On 11/2/2018 11:23 AM, Junio C Hamano wrote:
Ben Peart <peartben@xxxxxxxxx> writes:

From: Ben Peart <benpeart@xxxxxxxxxxxxx>

During an "add", a call is made to run_diff_files() which calls
check_remove() for each index-entry.  The preload_index() code
distributes some of the costs across multiple threads.

Nice.  I peeked around and noticed that we already do this in
builtin_diff_index() before running run_diff_index() when !cached,
and builtin_diff_files(), of course.


Thanks for double checking!

Because the files checked are restricted to pathspec, adding individual
files makes no measurable impact but on a Windows repo with ~200K files,
'git add .' drops from 6.3 seconds to 3.3 seconds for a 47% savings.

;-)

diff --git a/builtin/add.c b/builtin/add.c
index ad49806ebf..f65c172299 100644
--- a/builtin/add.c
+++ b/builtin/add.c
@@ -445,11 +445,6 @@ int cmd_add(int argc, const char **argv, const char *prefix)
  		return 0;
  	}
- if (read_cache() < 0)
-		die(_("index file corrupt"));
-
-	die_in_unpopulated_submodule(&the_index, prefix);
-
  	/*
  	 * Check the "pathspec '%s' did not match any files" block
  	 * below before enabling new magic.

It is not explained why this is not a mere s/read_cache/&_preload/
in the log message.  I can see it is because you wanted to make the
pathspec available to preload to further cut down the preloaded
paths, and I do not think it has any unintended (negatie) side
effect to parse the pathspec before populating the in-core index,
but that would have been a good thing to mention in the proposed log
message.


That is correct. parse_pathspec() was after read_cache() because it _used_ to use the index to determine whether a pathspec is in a submodule. That was fixed by Brandon in Aug 2017 when he cleaned up all submodule config code so it is safe to move read_cache_preload() after the call to parse_pathspec().
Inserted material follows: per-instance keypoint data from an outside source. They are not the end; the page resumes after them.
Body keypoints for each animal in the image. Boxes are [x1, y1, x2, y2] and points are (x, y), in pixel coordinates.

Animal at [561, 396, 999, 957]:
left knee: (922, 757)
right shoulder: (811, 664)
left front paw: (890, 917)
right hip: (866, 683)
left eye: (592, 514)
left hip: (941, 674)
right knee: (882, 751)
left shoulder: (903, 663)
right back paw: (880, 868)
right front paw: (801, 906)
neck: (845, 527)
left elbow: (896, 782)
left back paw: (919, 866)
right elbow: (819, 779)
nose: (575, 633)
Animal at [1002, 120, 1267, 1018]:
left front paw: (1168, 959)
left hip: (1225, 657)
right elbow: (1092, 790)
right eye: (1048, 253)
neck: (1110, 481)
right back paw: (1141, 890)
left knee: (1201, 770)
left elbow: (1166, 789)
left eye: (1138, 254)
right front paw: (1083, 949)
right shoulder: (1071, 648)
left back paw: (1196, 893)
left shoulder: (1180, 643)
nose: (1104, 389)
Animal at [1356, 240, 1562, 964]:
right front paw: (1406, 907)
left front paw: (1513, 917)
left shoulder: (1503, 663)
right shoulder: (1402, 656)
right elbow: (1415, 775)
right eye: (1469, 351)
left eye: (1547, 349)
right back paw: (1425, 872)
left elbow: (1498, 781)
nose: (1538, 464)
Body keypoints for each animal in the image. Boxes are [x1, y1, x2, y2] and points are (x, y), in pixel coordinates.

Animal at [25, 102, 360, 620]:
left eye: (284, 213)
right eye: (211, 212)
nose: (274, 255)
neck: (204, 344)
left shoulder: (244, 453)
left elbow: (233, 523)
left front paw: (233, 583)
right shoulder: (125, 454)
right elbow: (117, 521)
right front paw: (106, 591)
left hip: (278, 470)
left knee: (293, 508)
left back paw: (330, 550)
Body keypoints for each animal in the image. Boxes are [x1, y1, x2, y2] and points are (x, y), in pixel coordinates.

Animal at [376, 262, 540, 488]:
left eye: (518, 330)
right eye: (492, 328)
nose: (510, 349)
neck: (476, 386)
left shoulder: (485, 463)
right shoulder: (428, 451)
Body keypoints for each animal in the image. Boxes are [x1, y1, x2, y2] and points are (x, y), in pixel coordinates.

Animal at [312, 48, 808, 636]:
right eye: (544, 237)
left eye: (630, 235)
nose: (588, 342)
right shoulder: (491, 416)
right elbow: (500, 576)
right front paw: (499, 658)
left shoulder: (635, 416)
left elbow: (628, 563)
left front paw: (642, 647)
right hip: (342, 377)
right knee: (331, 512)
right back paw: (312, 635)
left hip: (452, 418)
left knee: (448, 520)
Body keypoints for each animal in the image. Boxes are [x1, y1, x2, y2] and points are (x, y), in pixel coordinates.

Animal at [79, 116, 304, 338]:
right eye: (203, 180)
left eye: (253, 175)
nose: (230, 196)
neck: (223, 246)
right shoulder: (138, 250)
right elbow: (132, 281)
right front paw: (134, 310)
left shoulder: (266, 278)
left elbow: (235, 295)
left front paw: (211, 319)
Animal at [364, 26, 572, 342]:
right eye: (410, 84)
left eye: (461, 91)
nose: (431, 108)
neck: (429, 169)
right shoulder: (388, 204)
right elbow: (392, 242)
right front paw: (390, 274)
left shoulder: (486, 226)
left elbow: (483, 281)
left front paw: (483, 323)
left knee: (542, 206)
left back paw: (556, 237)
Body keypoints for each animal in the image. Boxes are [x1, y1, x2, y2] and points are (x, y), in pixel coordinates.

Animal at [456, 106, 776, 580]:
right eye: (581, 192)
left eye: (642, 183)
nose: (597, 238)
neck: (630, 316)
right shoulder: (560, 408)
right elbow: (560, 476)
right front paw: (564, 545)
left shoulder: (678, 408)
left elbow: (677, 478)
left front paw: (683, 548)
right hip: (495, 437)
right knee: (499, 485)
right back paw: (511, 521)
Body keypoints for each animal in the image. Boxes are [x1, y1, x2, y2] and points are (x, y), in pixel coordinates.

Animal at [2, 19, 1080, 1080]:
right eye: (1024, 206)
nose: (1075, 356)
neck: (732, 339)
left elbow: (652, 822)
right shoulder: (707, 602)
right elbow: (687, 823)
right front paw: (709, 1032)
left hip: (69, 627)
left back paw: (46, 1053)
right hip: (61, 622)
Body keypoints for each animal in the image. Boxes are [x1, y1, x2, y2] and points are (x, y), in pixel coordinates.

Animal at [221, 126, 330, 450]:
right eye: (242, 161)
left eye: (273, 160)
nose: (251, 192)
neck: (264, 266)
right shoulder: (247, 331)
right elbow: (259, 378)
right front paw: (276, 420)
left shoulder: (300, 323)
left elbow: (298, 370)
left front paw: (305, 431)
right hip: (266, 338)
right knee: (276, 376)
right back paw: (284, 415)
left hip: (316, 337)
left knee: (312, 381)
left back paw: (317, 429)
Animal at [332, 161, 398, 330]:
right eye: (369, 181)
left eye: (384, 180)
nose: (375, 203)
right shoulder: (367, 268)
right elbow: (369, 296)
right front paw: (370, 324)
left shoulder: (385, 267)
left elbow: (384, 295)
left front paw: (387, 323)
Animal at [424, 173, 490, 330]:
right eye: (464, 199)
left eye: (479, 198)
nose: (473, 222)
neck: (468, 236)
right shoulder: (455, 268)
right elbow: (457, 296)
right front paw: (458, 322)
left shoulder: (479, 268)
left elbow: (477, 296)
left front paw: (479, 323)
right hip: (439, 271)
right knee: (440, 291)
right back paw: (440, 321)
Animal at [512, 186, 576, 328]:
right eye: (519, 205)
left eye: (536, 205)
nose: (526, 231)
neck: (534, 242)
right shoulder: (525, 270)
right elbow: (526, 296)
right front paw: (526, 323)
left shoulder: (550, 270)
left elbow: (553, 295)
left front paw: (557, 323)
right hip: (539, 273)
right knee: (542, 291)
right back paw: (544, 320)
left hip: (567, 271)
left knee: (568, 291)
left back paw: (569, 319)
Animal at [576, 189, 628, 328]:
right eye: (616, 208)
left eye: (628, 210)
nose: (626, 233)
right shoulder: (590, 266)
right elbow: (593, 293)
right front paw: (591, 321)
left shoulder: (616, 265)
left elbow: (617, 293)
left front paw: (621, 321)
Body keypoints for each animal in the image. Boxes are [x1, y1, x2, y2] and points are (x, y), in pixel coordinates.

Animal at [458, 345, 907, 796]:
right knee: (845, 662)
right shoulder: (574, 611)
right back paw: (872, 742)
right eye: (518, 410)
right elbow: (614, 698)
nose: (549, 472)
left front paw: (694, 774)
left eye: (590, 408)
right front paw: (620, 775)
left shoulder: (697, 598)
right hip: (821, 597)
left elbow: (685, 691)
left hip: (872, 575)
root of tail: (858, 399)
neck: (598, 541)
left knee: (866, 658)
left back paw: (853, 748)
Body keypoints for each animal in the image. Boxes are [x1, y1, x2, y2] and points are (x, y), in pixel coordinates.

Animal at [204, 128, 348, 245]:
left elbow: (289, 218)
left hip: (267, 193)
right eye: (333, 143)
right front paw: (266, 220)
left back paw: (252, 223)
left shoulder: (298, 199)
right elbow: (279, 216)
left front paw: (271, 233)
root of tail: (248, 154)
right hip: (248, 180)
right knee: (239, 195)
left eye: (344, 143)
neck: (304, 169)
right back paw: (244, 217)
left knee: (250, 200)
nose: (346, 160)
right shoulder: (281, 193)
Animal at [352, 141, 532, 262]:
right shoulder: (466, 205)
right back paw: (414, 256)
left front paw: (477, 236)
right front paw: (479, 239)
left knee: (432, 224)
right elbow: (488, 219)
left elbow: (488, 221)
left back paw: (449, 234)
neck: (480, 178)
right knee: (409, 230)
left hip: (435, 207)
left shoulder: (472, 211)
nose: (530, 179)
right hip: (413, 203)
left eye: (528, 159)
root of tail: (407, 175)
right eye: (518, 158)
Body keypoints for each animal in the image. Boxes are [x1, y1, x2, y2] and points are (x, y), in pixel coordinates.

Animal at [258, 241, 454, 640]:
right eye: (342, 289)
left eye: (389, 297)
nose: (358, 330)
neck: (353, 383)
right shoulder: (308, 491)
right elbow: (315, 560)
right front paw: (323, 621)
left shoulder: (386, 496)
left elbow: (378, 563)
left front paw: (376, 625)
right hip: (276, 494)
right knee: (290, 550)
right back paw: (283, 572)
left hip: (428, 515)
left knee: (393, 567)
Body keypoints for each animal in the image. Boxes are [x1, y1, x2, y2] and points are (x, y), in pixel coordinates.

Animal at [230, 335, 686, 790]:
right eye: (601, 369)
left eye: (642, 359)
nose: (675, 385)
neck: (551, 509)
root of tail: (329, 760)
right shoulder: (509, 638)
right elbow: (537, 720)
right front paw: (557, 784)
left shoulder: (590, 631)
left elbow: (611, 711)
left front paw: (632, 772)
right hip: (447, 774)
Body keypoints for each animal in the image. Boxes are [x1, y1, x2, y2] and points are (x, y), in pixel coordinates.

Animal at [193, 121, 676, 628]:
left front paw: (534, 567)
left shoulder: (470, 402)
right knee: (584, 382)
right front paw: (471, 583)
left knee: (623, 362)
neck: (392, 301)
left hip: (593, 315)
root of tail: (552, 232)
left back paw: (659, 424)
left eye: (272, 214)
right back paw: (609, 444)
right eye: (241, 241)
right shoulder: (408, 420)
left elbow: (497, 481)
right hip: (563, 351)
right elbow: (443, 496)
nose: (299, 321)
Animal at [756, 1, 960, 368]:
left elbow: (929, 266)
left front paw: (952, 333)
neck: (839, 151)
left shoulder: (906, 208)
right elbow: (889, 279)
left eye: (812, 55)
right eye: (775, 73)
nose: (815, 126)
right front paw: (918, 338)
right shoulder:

How about this for a revised commit message?



During an "add", a call is made to run_diff_files() which calls
check_remove() for each index-entry. The preload_index() code distributes some of the costs across multiple threads.

Limit read_cache_preload() to pathspec, so that it doesn't process more entries than are needed and end up slowing things down instead of speeding them up.

Because the files checked are restricted to pathspec, adding individual
files makes no measurable impact but on a Windows repo with ~200K files,
'git add .' drops from 6.3 seconds to 3.3 seconds for a 47% savings.



@@ -459,6 +454,10 @@ int cmd_add(int argc, const char **argv, const char *prefix)
  		       PATHSPEC_SYMLINK_LEADING_PATH,
  		       prefix, argv);
+ if (read_cache_preload(&pathspec) < 0)
+		die(_("index file corrupt"));
+
+	die_in_unpopulated_submodule(&the_index, prefix);
  	die_path_inside_submodule(&the_index, &pathspec);
if (add_new_files) {

base-commit: 4ede3d42dfb57f9a41ac96a1f216c62eb7566cc2